**TASKS TO PERFORM:**
(a) Write out the part of the passage on soil microorganisms starting with "7. Soil Reaction" and going on through "in acidic soils.".
(b) Carry on the passage about how light and soil pH affect soil microorganisms from the point where it ends.

Top of SOURCE PASSAGE

6. Light: Direct sunlight is highly injurious to most of the microorganisms except algae. Therefore upper portion of the surface soil a centimeter or less is usually sterile or devoid of microorganisms. Effect of sunlight is due to heating and increase in temperature (More than 45°)

7. Soil Reaction / Soil PH: Soil reaction has a definite influence / effect on quantitative and qualitative composite on of soil microbes. Most of the soil bacteria, blue-green algae, diatoms and protozoa prefer a neutral or slightly alkaline reaction between PH 4.5 and 8.0 and fungi grow in acidic reaction between PH 4.5 and 6.5 while actinomycetes prefer slightly alkaline soil reactions. Soil reactions also influence the type of the bacteria present in soil. For example nitrifying bacteria (Nitrosomonas & Nitrobacter) and diazotrophs like Azotobacter are absent totally or inactive in acid soils, while diazotrophs like Beijerinckia, Derxia, and sulphur oxidizing bacteria like Thiobacillus thiooxidans are active in acidic soils.

Bottom of SOURCE PASSAGE
Top of PROVIDED RECORDS

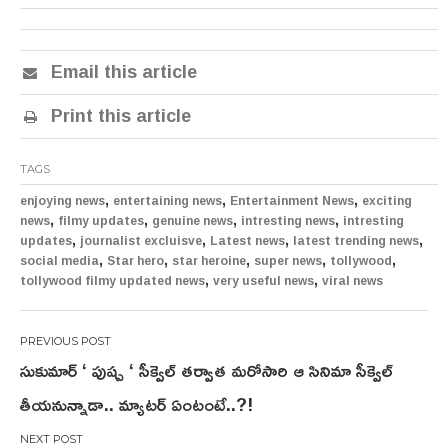
Email this article
Print this article
TAGS
,
,
,
enjoying news
entertaining news
Entertainment News
exciting
,
,
,
,
news
filmy updates
genuine news
intresting news
intresting
,
,
,
,
updates
journalist excluisve
Latest news
latest trending news
,
,
,
,
,
social media
Star hero
star heroine
super news
tollywood
,
,
tollywood filmy updated news
very useful news
viral news
Post
సుకుమార్ ‘ పుష్ప ‘ సీక్వెల్ తర్వాత మరోసారి ఆ సినిమా సీక్వెల్
navigation
తీయనున్నాడా.. మ్యాటర్ ఏంటంటే..?!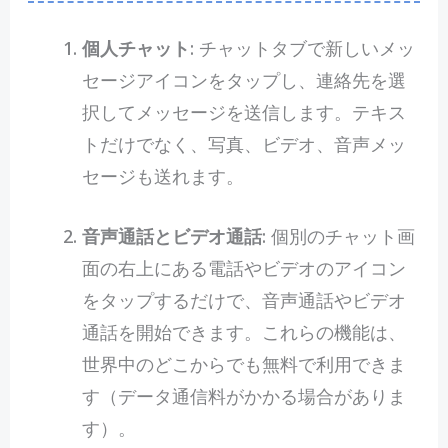
個人チャット
: チャットタブで新しいメッ
セージアイコンをタップし、連絡先を選
択してメッセージを送信します。テキス
トだけでなく、写真、ビデオ、音声メッ
セージも送れます。
音声通話とビデオ通話
: 個別のチャット画
面の右上にある電話やビデオのアイコン
をタップするだけで、音声通話やビデオ
通話を開始できます。これらの機能は、
世界中のどこからでも無料で利用できま
す（データ通信料がかかる場合がありま
す）。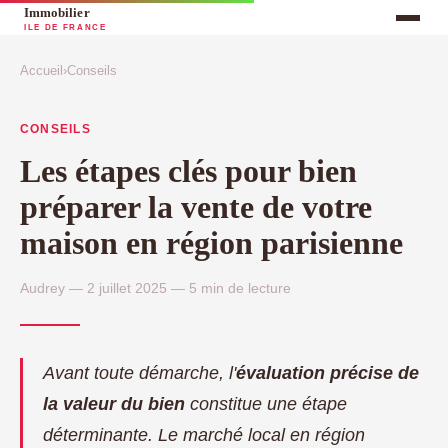
Accueil
›
Conseils
CONSEILS
Les étapes clés pour bien
préparer la vente de votre
maison en région parisienne
Audrey — 2 juillet 2025 — 5 min de lecture
Avant toute démarche, l'
évaluation précise de
la valeur du bien
constitue une étape
déterminante. Le marché local en région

Bottom of PROVIDED RECORDS

**ANSWERS TO THE TASKS:**
(a)
7. Soil Reaction / Soil PH: Soil reaction has a definite influence / effect on quantitative and qualitative composite on of soil microbes. Most of the soil bacteria, blue-green algae, diatoms and protozoa prefer a neutral or slightly alkaline reaction between PH 4.5 and 8.0 and fungi grow in acidic reaction between PH 4.5 and 6.5 while actinomycetes prefer slightly alkaline soil reactions. Soil reactions also influence the type of the bacteria present in soil. For example nitrifying bacteria (Nitrosomonas & Nitrobacter) and diazotrophs like Azotobacter are absent totally or inactive in acid soils, while diazotrophs like Beijerinckia, Derxia, and sulphur oxidizing bacteria like Thiobacillus thiooxidans are active in acidic soils.

(b)
8. Soil Organic Matter: The organic matter in soil being the chief source of energy and food for most of the soil organisms, it has great influence on the microbial population. Organic matter influence directly or indirectly on the population and activity of soil microorganisms. It influences the structure and texture of soil and thereby activity of the microorganisms.

9.  Food and energy supply: Almost all microorganisms obtain their food and energy from the plant residues or organic matter / substances added to the soil. Energy is required for the metabolic activities of microorganisms. The heterotrophs utilize the energy liberated during the oxidation of complex organic compounds in soil, while autotrophs meet their energy requirement form oxidation of simple inorganic compounds (chemoautotroph) or from solar radiation (Photoautotroph). Thus, the source of food and energy rich material is essential for the microbial activity in soil. The organic matter, therefore serves both as a source of food nutrients as well as energy required by the soil organisms.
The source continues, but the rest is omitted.